Shreveport’s Joyce and Moonbot Studios co-founder Brandon Oldenburg co-produced “The Fantastic Flying Books of Mr. Morris Lessmore,” winner of the Academy Award for Best Animated Short Film. This spawned several beautiful things:
1. I grew up in a town where people stopped what they were doing and pointed toward the sky whenever a plane few over, way up there. So I am still just enough of a hick to get a funny little tingle when I see someone I actually know on a television set. The Oscar statue weighs 8-and-a-half pounds, or about a half-pound for every year, give or take, I’ve known Elizabeth and Bill Joyce.
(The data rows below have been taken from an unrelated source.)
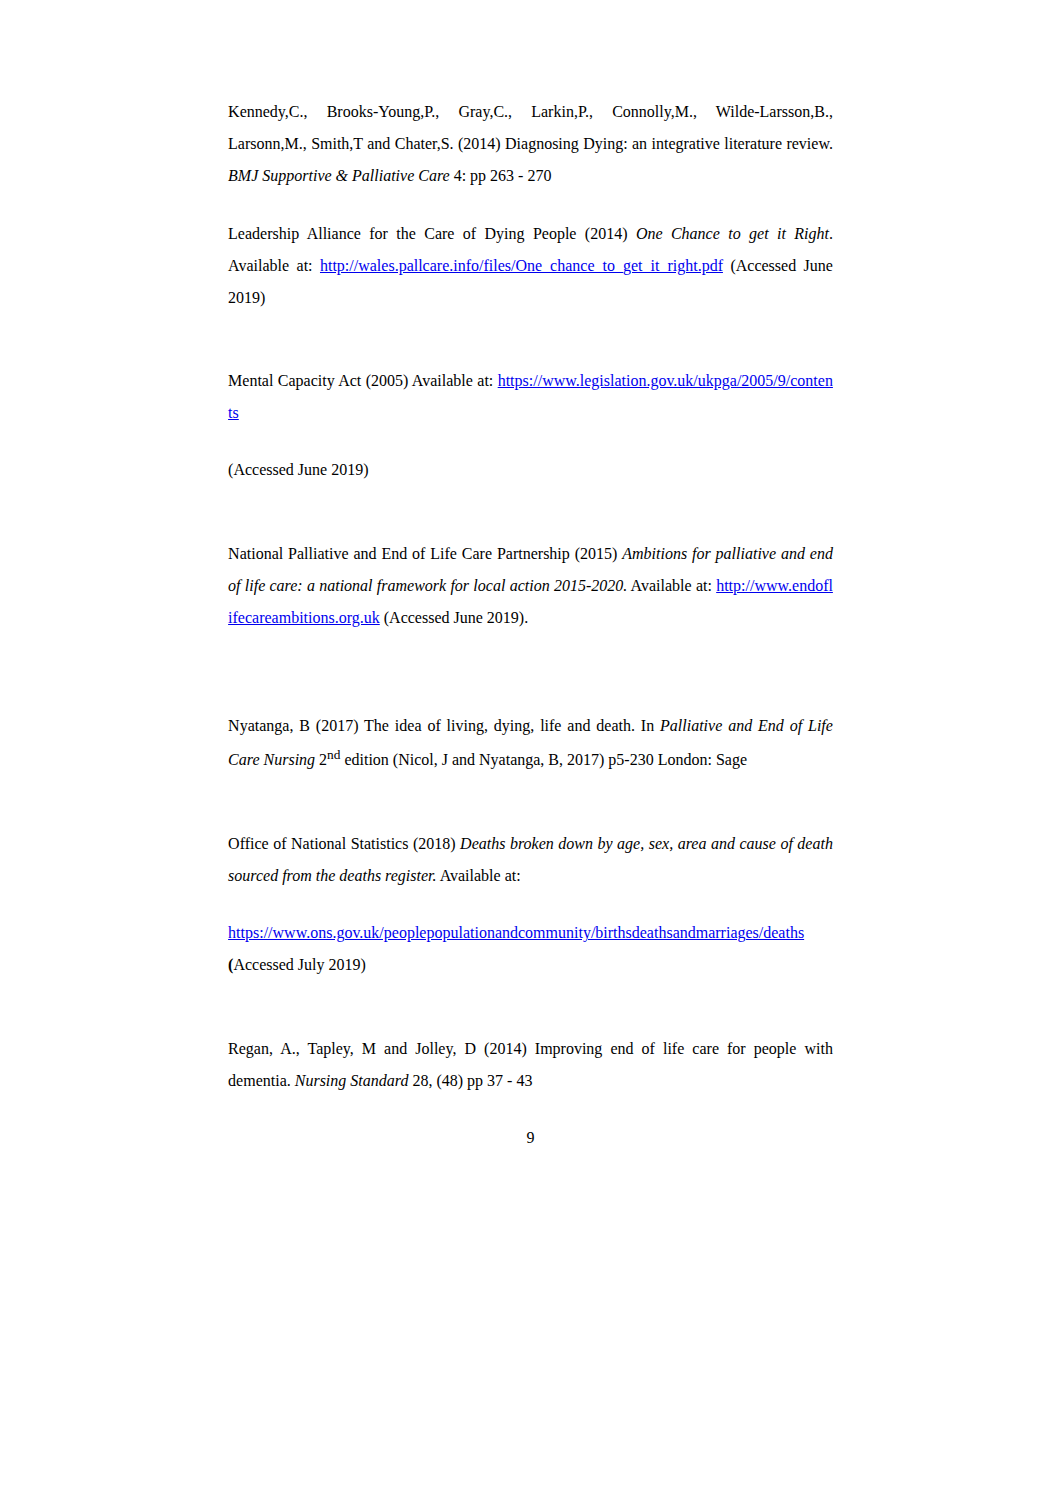Kennedy,C., Brooks-Young,P., Gray,C., Larkin,P., Connolly,M., Wilde-Larsson,B., Larsonn,M., Smith,T and Chater,S. (2014) Diagnosing Dying: an integrative literature review. BMJ Supportive & Palliative Care 4: pp 263 - 270
Leadership Alliance for the Care of Dying People (2014) One Chance to get it Right. Available at: http://wales.pallcare.info/files/One_chance_to_get_it_right.pdf (Accessed June 2019)
Mental Capacity Act (2005) Available at: https://www.legislation.gov.uk/ukpga/2005/9/contents
(Accessed June 2019)
National Palliative and End of Life Care Partnership (2015) Ambitions for palliative and end of life care: a national framework for local action 2015-2020. Available at: http://www.endoflifecareambitions.org.uk (Accessed June 2019).
Nyatanga, B (2017) The idea of living, dying, life and death. In Palliative and End of Life Care Nursing 2nd edition (Nicol, J and Nyatanga, B, 2017) p5-230 London: Sage
Office of National Statistics (2018) Deaths broken down by age, sex, area and cause of death sourced from the deaths register. Available at:
https://www.ons.gov.uk/peoplepopulationandcommunity/birthsdeathsandmarriages/deaths (Accessed July 2019)
Regan, A., Tapley, M and Jolley, D (2014) Improving end of life care for people with dementia. Nursing Standard 28, (48) pp 37 - 43
9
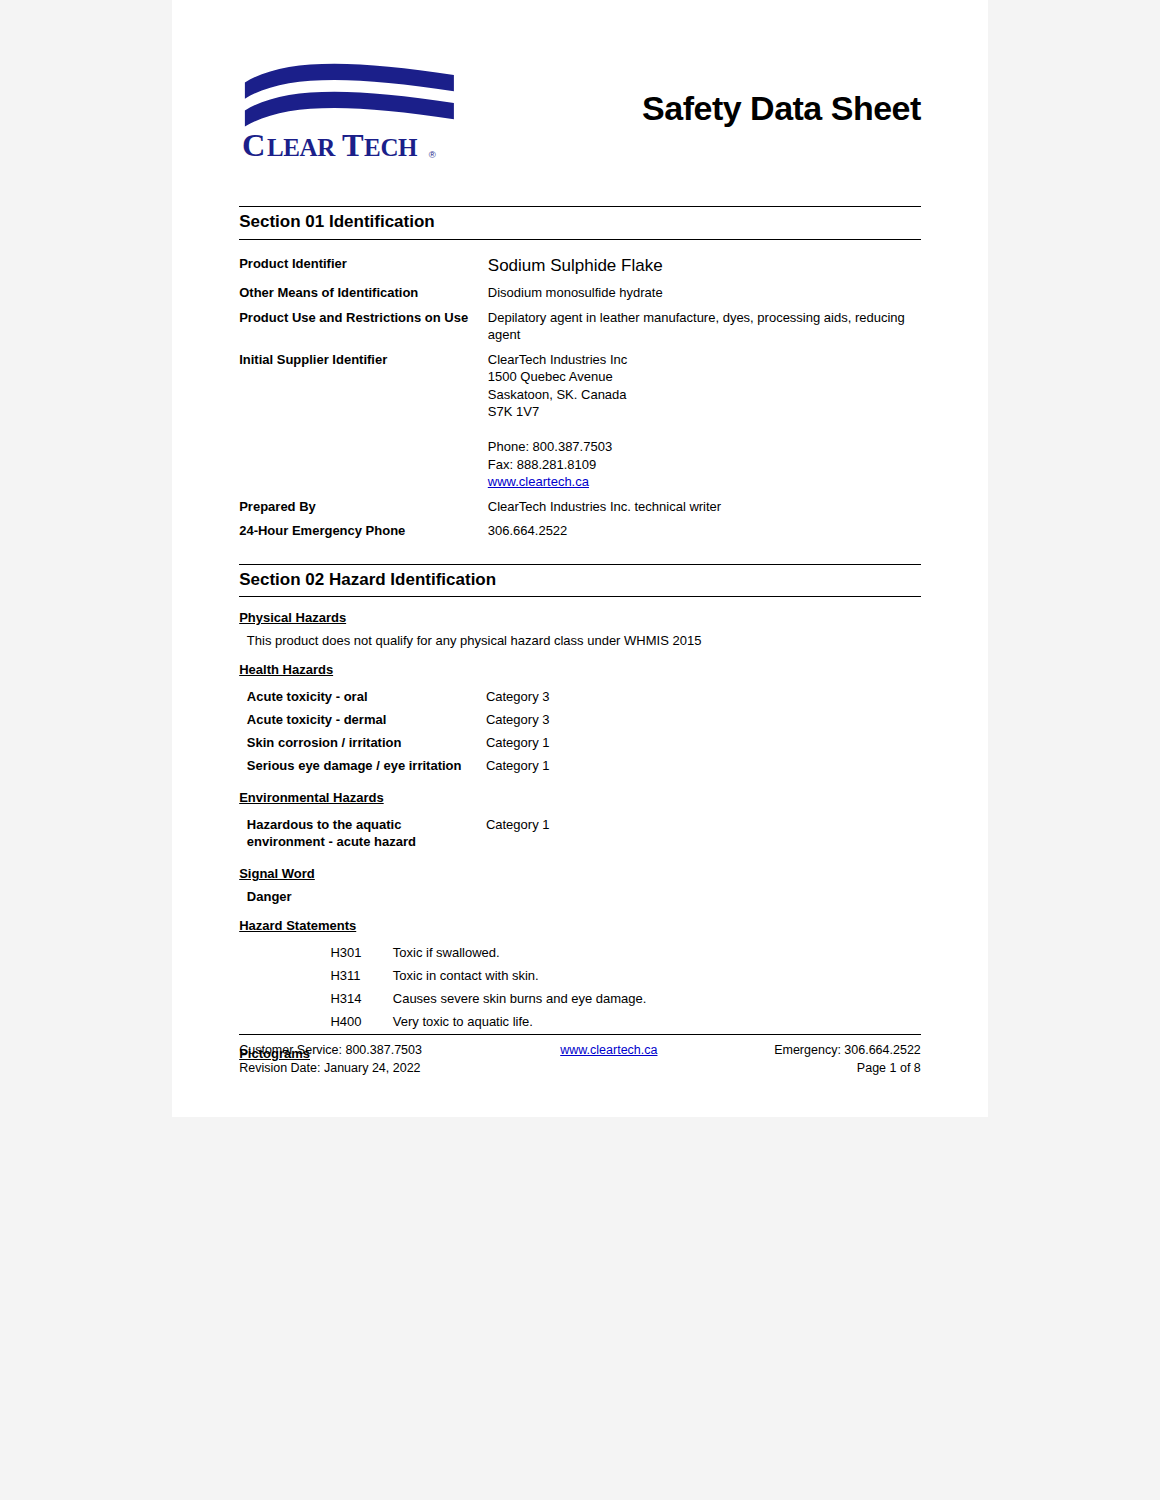C LEAR T ECH ®
Safety Data Sheet
Section 01 Identification
| Product Identifier | Sodium Sulphide Flake |
| Other Means of Identification | Disodium monosulfide hydrate |
| Product Use and Restrictions on Use | Depilatory agent in leather manufacture, dyes, processing aids, reducing agent |
| Initial Supplier Identifier | ClearTech Industries Inc 1500 Quebec Avenue Saskatoon, SK. Canada S7K 1V7 Phone: 800.387.7503 Fax: 888.281.8109 www.cleartech.ca |
| Prepared By | ClearTech Industries Inc. technical writer |
| 24-Hour Emergency Phone | 306.664.2522 |
Section 02 Hazard Identification
Physical Hazards
This product does not qualify for any physical hazard class under WHMIS 2015
Health Hazards
| Acute toxicity - oral | Category 3 |
| Acute toxicity - dermal | Category 3 |
| Skin corrosion / irritation | Category 1 |
| Serious eye damage / eye irritation | Category 1 |
Environmental Hazards
| Hazardous to the aquatic environment - acute hazard | Category 1 |
Signal Word
Danger
Hazard Statements
| H301 | Toxic if swallowed. |
| H311 | Toxic in contact with skin. |
| H314 | Causes severe skin burns and eye damage. |
| H400 | Very toxic to aquatic life. |
Pictograms
| Customer Service: 800.387.7503 | www.cleartech.ca | Emergency: 306.664.2522 |
| Revision Date: January 24, 2022 | | Page 1 of 8 |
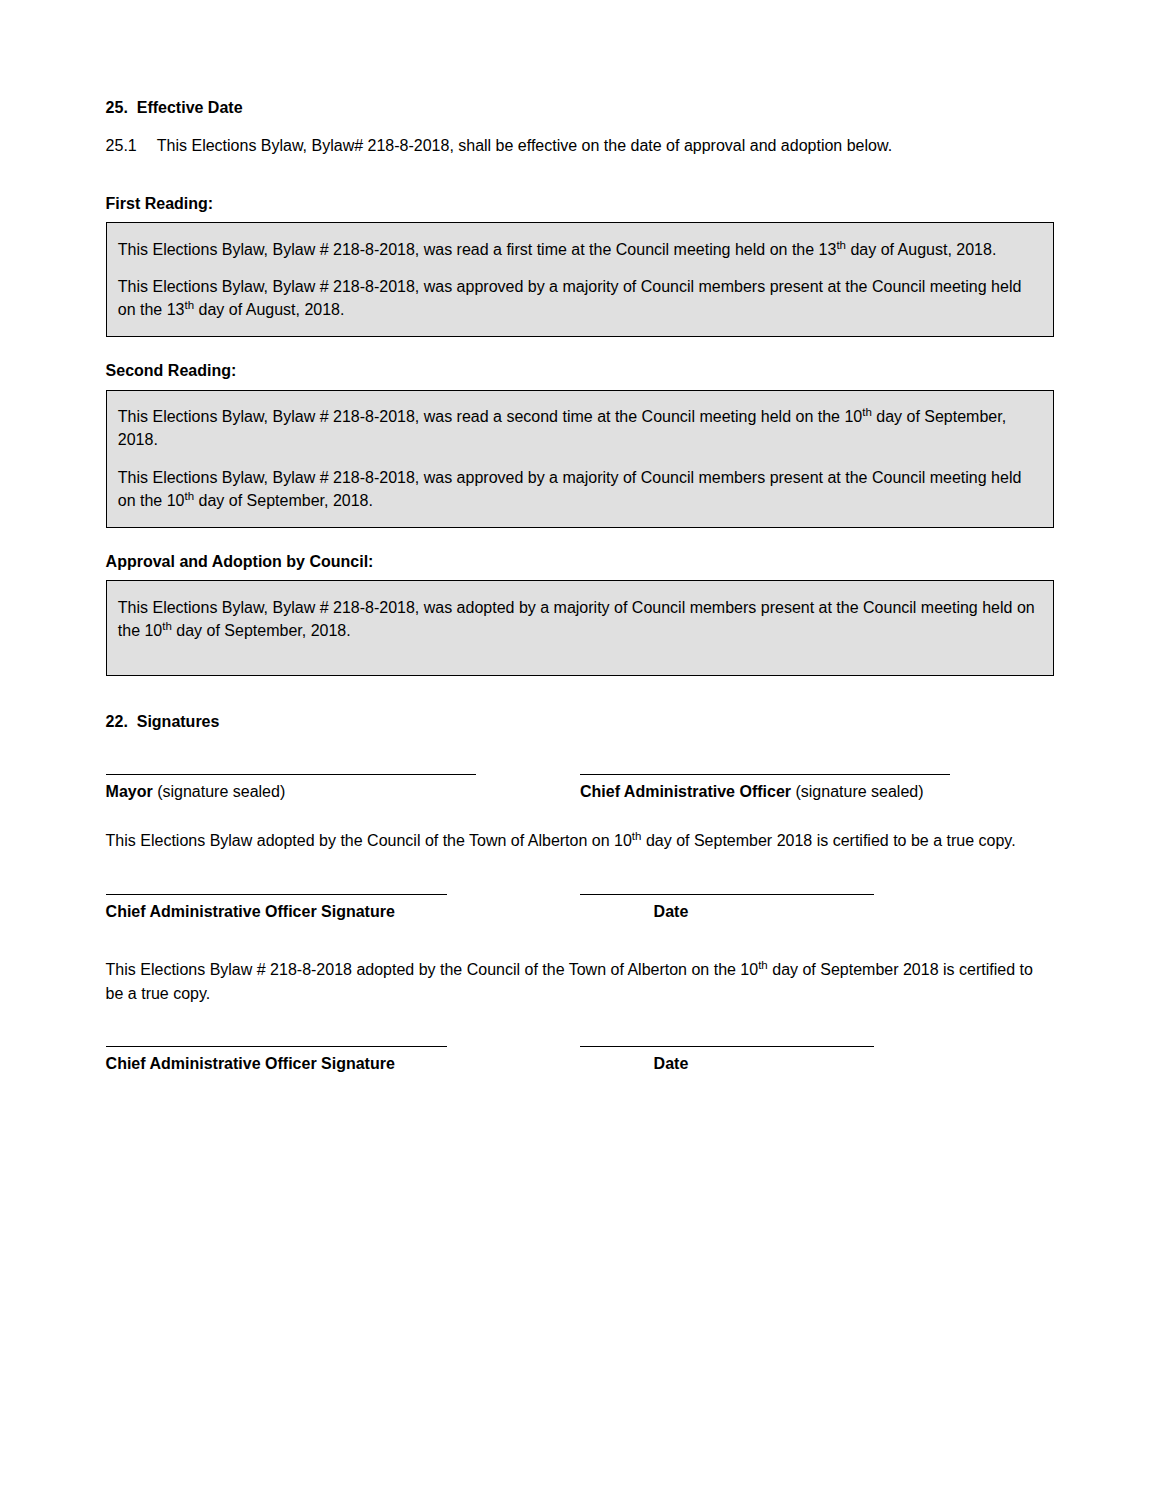25. Effective Date
25.1 This Elections Bylaw, Bylaw# 218-8-2018, shall be effective on the date of approval and adoption below.
First Reading:
This Elections Bylaw, Bylaw # 218-8-2018, was read a first time at the Council meeting held on the 13th day of August, 2018.
This Elections Bylaw, Bylaw # 218-8-2018, was approved by a majority of Council members present at the Council meeting held on the 13th day of August, 2018.
Second Reading:
This Elections Bylaw, Bylaw # 218-8-2018, was read a second time at the Council meeting held on the 10th day of September, 2018.
This Elections Bylaw, Bylaw # 218-8-2018, was approved by a majority of Council members present at the Council meeting held on the 10th day of September, 2018.
Approval and Adoption by Council:
This Elections Bylaw, Bylaw # 218-8-2018, was adopted by a majority of Council members present at the Council meeting held on the 10th day of September, 2018.
22. Signatures
| Mayor (signature sealed) | Chief Administrative Officer (signature sealed) |
This Elections Bylaw adopted by the Council of the Town of Alberton on 10th day of September 2018 is certified to be a true copy.
| Chief Administrative Officer Signature | Date |
This Elections Bylaw # 218-8-2018 adopted by the Council of the Town of Alberton on the 10th day of September 2018 is certified to be a true copy.
| Chief Administrative Officer Signature | Date |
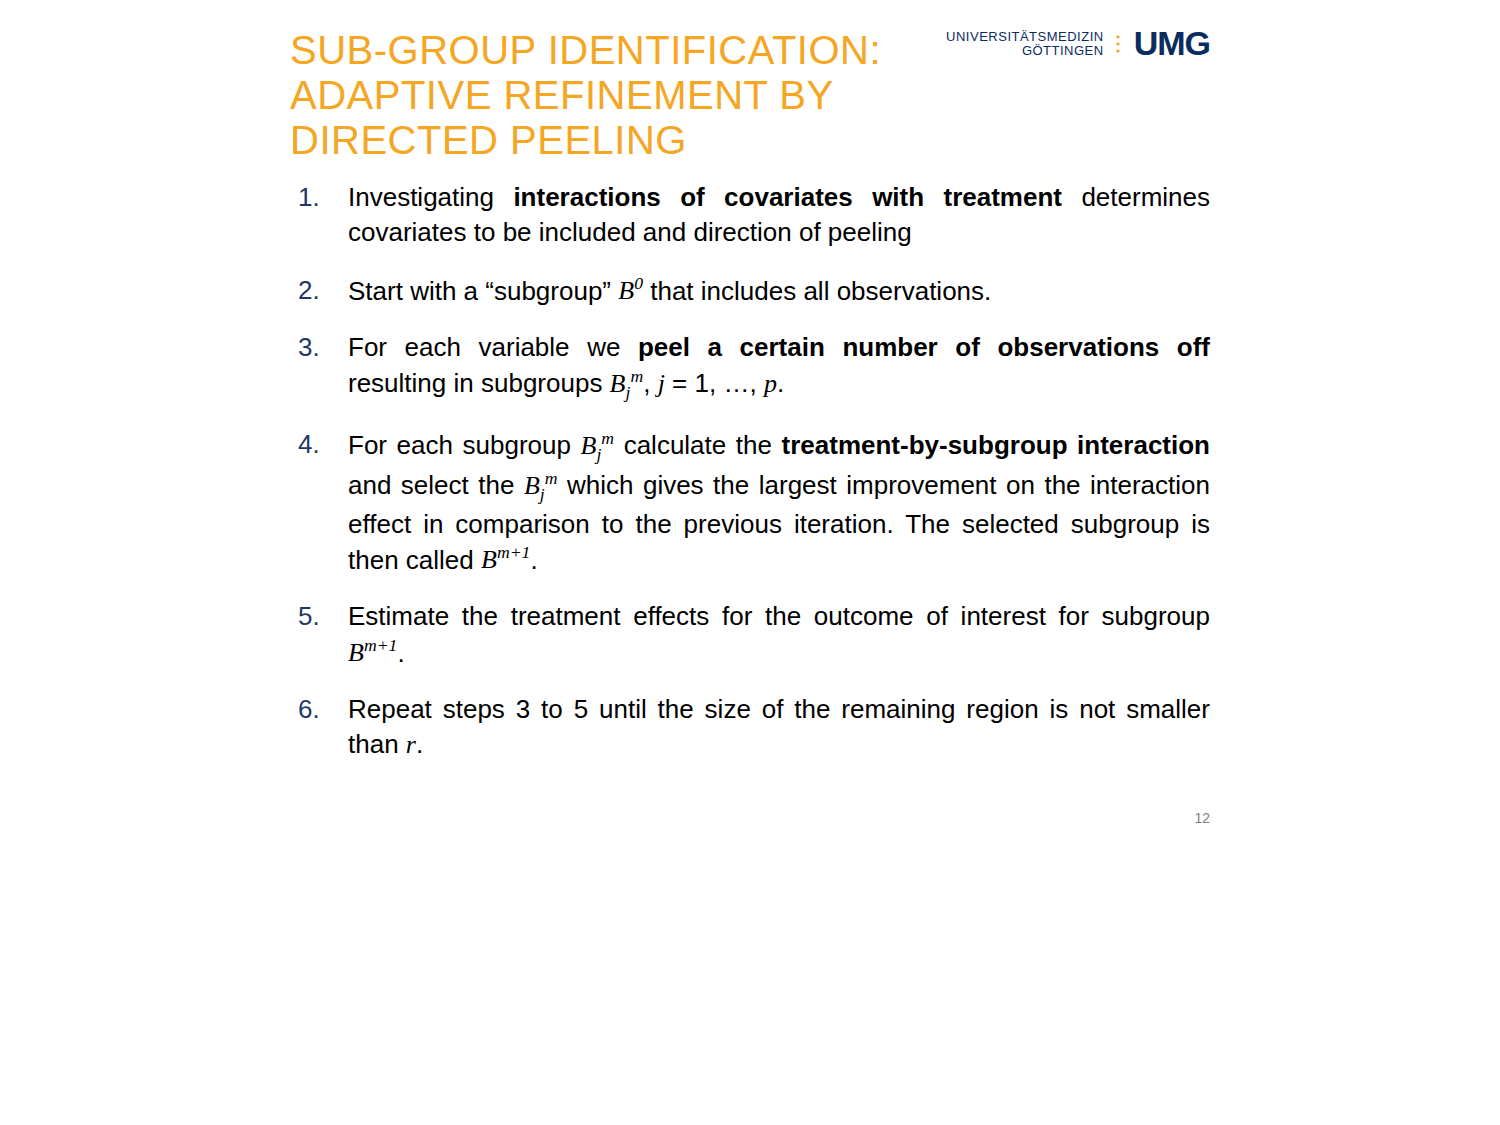UNIVERSITÄTSMEDIZIN
GÖTTINGEN
⋮ UMG
Sub-group identification:
Adaptive refinement by directed peeling
Investigating interactions of covariates with treatment determines covariates to be included and direction of peeling
Start with a “subgroup” B0 that includes all observations.
For each variable we peel a certain number of observations off resulting in subgroups Bjm, j = 1, …, p.
For each subgroup Bjm calculate the treatment-by-subgroup interaction and select the Bjm which gives the largest improvement on the interaction effect in comparison to the previous iteration. The selected subgroup is then called Bm+1.
Estimate the treatment effects for the outcome of interest for subgroup Bm+1.
Repeat steps 3 to 5 until the size of the remaining region is not smaller than r.
12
Not well, but well enough that I could not stop laughing when they called Bill’s and Brandon’s names and they walked right up there, so animated themselves with this sheer unrehearsed joy that you felt as if someone had just drawn THEM. Brandon even said as much to the newspaper in Sarasota, Fla., where he went to Ringling College of Art and Design, about what it’s like when they call your name on Oscar Night: “It’s like they dropped an anvil on your head. Stars spin around, birds are chirping and you have a goofy grin that won’t go away.” Classic!;
2. Most Oscar winners thank “the little people who made this possible.” When Joyce says it, he means it literally. This work is for children young and old. He and his friends capture the good, the hope, in reality, the parts that can easily get shut out when the rent’s due and the baby’s sick. Many franchises – “Mission: Impossible,” “Die Hard” -- take fantasy and make it seem like reality; in Joyce’s books and art and storytelling, he takes reality and expresses it in fantasy, in a story you’ve lived or felt;
3. The props for home. Check out these quotes from backstage at the Oscars:
Oldenburg: “The whole point (of the film) was to just try to get the world to recognize what we're capable of in Shreveport, Louisiana, and that there's a level of quality they can come to expect …”
Joyce: “…from the swampy lands of Louisiana, we have crawled forth with this, and it's lovely to be recognized.”
Joyce could have left for Hollywood long ago. He didn’t. He stayed home and helped bring home what part of Hollywood we needed;
4. Also backstage, the pair thanked their wives and co-workers and teachers and families, but also “The Wizard of Oz” and “King Kong” and other wonderful “make-believe” movies. You know, real ones.